Trial delayed in Kingman man's sexual torture case

Mohave Valley Daily News - 1/14/2018

KINGMAN - A new attorney and a new defense investigator may have further delayed the case of a Kingman man charged with 26 felonies stemming from the sexual torture of a woman and her son.

Jerry Gilligan, 70, is charged with 10 counts of sexual conduct with a minor under the age of 12, six counts of aggravated assault by domestic violence, seven counts of sexual exploitation of a minor by domestic violence, two counts of kidnapping and one count of administration of a dangerous drug to another person.

Gilligan's new attorney, Sandra Carr, said Monday that her investigator had retired and she may request funds to hire a new investigator, essentially re-starting the defense's investigation.

Superior Court Commissioner Billy Sipe Jr. set Gilligan's next status hearing for Feb. 12.

At an April hearing, prosecutors offered a plea agreement stipulating a 30-year prison sentence but Gilligan rejected that plea agreement. Gilligan, confined to a wheelchair, is being held in county jail without bond.

Gilligan was arrested Sept. 17, 2016, after his wife was taken to a Kingman hospital complaining about battery acid in her eye. The wife said that Gilligan tied up her and her 11-year-old son and sexually tortured them during the previous four days, according to Kingman police.
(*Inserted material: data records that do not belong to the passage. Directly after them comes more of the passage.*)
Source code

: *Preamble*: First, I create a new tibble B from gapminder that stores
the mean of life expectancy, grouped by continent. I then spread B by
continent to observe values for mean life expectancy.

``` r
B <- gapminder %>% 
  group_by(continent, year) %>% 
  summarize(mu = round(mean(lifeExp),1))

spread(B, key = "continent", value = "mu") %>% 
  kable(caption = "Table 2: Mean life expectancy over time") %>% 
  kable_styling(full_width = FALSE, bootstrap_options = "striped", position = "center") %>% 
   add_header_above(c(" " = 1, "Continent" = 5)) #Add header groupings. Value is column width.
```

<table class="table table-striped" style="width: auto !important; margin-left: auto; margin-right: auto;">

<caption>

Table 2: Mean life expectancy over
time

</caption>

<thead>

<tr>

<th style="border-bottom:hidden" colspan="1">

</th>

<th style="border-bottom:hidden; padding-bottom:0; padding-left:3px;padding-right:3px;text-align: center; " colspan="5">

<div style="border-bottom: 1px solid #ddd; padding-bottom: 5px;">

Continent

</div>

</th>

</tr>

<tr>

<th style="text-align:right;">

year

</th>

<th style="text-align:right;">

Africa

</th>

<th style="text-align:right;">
Gilligan allegedly poured battery acid into the woman's eyes, taped the victims' mouths shut and hit them with a wooden stick. He also allegedly taped their hands and feet and shaved their heads, as well as forcing them to perform sexual acts on him and on each other as he took pictures and recorded them.

Evidence discovered at the home corroborated the victim's story. Police said they believed that Gilligan had sexually abused and assaulted the victims during a two-year period. The boy was released to the custody of his mother.

Gilligan was released from state prison in October 2014 after serving 25 years for first-degree murder, burglary, arson and theft out of Pima County. He had been sentenced to life in prison. He was arrested at a Georgia home in February 1988 and brought back to Arizona on a warrant for the murder of his stepfather Walter Bopp at one of Bopp's two health food stores in Tucson.

Bopp, 78, was found burned and beaten in December 1980 and lived for about a month before he eventually died. He refused to name his attackers. Two other men pleaded guilty to second-degree murder and were sentenced in 1983.